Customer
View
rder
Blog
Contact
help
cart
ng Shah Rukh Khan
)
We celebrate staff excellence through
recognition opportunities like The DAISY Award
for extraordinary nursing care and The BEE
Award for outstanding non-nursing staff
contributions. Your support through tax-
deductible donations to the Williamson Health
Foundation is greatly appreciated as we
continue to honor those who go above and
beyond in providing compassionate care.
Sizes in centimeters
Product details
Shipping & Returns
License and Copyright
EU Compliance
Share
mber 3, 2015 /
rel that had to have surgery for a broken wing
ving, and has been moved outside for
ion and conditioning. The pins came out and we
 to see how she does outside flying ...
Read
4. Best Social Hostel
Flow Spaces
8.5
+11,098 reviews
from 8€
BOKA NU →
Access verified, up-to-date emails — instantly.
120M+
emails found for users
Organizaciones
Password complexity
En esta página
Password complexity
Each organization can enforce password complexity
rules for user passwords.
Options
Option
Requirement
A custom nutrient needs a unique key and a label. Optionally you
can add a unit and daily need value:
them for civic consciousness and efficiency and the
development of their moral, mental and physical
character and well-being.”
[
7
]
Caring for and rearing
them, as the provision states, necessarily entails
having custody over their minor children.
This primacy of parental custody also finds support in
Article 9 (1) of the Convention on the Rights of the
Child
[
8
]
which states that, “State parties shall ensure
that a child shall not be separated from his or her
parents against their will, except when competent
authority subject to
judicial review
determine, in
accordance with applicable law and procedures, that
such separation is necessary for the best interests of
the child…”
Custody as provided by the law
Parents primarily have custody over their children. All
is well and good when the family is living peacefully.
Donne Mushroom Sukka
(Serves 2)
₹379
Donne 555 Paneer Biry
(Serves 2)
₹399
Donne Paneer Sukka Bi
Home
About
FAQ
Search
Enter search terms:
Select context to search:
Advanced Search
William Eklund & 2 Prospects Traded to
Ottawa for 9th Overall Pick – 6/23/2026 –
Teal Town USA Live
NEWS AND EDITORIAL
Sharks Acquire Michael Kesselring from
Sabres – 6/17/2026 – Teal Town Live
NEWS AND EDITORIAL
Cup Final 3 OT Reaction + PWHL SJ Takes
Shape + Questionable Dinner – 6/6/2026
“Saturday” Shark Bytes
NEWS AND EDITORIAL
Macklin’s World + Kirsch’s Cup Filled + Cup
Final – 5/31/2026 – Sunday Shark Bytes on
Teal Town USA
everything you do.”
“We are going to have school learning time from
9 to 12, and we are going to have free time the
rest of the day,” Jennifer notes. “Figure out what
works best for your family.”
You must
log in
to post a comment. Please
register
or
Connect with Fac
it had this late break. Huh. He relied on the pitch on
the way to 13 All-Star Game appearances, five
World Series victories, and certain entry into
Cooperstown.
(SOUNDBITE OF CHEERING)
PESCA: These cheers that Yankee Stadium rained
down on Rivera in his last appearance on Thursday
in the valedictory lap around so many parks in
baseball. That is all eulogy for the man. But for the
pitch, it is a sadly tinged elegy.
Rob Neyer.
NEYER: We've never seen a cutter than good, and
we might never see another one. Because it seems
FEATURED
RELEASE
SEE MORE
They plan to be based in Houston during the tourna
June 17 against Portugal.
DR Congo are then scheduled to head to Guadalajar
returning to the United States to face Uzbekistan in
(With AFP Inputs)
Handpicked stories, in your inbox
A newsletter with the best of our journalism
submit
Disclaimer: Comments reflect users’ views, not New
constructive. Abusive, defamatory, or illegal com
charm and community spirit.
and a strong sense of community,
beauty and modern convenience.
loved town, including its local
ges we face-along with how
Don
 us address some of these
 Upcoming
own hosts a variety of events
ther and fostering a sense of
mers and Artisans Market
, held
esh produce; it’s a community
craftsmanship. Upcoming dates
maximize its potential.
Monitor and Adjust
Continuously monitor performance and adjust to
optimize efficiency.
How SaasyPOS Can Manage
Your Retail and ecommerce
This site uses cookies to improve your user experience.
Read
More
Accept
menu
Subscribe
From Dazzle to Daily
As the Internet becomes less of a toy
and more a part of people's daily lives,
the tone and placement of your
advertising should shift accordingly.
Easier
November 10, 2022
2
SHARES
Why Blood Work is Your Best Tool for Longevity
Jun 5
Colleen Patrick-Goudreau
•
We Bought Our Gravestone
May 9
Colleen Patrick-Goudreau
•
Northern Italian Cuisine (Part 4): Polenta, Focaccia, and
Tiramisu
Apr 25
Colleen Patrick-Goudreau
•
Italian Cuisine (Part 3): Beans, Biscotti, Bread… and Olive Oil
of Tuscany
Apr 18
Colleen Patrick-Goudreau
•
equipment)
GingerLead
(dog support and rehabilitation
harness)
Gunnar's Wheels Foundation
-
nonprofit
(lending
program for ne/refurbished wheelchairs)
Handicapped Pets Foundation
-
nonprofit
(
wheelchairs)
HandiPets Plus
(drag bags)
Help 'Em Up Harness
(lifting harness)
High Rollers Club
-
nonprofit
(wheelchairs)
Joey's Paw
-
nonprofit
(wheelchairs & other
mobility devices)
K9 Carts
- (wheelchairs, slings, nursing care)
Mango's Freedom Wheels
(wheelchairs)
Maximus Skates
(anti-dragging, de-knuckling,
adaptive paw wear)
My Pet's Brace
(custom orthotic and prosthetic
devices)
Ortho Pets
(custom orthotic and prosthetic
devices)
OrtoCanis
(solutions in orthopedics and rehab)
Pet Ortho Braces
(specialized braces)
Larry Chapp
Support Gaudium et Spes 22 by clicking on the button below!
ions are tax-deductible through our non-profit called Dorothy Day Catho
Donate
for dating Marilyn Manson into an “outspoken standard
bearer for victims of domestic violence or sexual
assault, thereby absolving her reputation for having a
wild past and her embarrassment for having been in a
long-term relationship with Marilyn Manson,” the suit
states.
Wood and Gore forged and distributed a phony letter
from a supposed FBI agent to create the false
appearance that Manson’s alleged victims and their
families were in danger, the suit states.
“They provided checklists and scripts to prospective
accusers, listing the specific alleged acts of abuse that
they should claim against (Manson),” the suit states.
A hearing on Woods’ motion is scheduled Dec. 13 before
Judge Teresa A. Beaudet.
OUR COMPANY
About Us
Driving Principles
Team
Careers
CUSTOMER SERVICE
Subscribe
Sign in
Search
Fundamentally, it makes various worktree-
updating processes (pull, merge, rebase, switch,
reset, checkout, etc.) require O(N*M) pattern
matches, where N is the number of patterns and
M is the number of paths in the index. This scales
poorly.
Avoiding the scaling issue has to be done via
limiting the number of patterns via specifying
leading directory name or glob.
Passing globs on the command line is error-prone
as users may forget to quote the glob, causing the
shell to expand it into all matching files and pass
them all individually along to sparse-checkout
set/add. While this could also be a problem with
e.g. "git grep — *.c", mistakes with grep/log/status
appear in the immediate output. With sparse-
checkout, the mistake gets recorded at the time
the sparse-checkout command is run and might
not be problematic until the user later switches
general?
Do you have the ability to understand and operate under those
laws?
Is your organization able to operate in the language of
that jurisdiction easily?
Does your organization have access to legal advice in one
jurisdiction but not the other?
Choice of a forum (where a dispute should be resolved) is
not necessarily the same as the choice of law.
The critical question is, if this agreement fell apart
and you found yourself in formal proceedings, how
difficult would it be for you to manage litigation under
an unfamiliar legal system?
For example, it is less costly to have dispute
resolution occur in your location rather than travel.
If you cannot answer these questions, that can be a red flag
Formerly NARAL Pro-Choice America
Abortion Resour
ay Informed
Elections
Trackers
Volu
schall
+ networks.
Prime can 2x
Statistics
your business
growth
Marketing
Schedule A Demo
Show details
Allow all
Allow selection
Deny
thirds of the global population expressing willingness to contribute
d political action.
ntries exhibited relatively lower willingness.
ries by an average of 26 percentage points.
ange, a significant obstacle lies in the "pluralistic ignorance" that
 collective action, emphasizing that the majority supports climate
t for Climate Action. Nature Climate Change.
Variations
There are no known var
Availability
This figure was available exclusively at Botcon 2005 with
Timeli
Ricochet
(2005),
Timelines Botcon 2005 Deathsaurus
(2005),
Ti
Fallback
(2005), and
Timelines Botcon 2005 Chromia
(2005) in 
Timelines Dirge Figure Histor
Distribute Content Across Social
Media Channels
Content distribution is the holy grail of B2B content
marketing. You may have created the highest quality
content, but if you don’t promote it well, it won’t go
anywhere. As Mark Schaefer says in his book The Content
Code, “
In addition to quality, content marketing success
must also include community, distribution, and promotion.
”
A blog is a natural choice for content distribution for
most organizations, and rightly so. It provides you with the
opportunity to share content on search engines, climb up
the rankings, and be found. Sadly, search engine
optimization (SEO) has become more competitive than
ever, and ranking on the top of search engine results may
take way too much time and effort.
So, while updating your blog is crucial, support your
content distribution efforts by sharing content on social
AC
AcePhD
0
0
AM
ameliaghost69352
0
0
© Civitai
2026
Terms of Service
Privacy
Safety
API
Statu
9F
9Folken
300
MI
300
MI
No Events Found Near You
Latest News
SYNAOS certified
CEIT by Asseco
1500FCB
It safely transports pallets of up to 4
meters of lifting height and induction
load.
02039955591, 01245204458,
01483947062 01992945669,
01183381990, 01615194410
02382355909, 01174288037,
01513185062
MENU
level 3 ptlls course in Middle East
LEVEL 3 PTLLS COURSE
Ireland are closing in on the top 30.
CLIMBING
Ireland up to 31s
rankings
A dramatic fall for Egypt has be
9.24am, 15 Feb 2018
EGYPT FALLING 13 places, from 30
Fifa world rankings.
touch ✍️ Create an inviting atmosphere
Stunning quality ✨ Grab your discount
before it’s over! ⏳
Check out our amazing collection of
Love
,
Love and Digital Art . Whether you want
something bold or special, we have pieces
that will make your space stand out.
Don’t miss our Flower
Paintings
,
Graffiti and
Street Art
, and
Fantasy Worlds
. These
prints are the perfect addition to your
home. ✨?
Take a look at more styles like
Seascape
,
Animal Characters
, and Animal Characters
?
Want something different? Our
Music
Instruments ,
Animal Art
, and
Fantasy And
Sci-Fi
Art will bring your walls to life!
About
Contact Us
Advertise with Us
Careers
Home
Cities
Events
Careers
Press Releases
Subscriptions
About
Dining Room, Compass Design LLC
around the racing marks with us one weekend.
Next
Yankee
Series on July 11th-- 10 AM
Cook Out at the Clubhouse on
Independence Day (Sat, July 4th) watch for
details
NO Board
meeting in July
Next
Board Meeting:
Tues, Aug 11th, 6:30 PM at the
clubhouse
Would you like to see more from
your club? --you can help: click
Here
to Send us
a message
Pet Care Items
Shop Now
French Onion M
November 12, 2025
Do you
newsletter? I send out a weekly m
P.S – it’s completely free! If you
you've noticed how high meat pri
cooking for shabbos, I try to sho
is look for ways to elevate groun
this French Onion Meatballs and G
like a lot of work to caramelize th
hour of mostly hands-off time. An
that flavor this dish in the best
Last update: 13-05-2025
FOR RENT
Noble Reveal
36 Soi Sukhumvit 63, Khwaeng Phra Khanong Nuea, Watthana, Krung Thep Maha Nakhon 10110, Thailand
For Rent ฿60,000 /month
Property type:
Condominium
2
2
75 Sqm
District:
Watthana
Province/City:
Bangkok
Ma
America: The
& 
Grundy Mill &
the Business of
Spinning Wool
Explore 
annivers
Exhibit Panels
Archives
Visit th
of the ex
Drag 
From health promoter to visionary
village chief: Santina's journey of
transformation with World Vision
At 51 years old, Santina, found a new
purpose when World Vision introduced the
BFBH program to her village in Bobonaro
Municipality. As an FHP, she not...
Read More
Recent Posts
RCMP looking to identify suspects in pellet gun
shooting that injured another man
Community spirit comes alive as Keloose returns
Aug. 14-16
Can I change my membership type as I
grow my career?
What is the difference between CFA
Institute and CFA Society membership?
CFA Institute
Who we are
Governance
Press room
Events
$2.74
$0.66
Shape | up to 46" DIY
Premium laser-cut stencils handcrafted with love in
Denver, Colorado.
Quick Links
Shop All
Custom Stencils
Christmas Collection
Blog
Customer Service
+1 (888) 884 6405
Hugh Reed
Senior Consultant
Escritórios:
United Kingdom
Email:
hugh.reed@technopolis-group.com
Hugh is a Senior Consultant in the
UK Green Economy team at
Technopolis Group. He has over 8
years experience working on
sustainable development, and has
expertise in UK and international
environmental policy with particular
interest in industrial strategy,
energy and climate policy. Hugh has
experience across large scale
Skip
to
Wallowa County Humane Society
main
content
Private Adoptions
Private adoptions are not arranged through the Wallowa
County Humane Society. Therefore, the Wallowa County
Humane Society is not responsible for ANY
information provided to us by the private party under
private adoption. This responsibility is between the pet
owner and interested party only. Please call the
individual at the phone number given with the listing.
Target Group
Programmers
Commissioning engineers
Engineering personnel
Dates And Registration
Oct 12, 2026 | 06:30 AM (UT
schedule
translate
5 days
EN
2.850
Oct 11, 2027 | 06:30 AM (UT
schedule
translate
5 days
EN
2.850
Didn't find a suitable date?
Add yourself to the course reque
········
Task to carry out -
Pull out each line of the listing that contains the word "them". Treat uppercase and lowercase as different.

Solution for this problem -
them for civic consciousness and efficiency and the
them, as the provision states, necessarily entails
them all individually along to sparse-checkout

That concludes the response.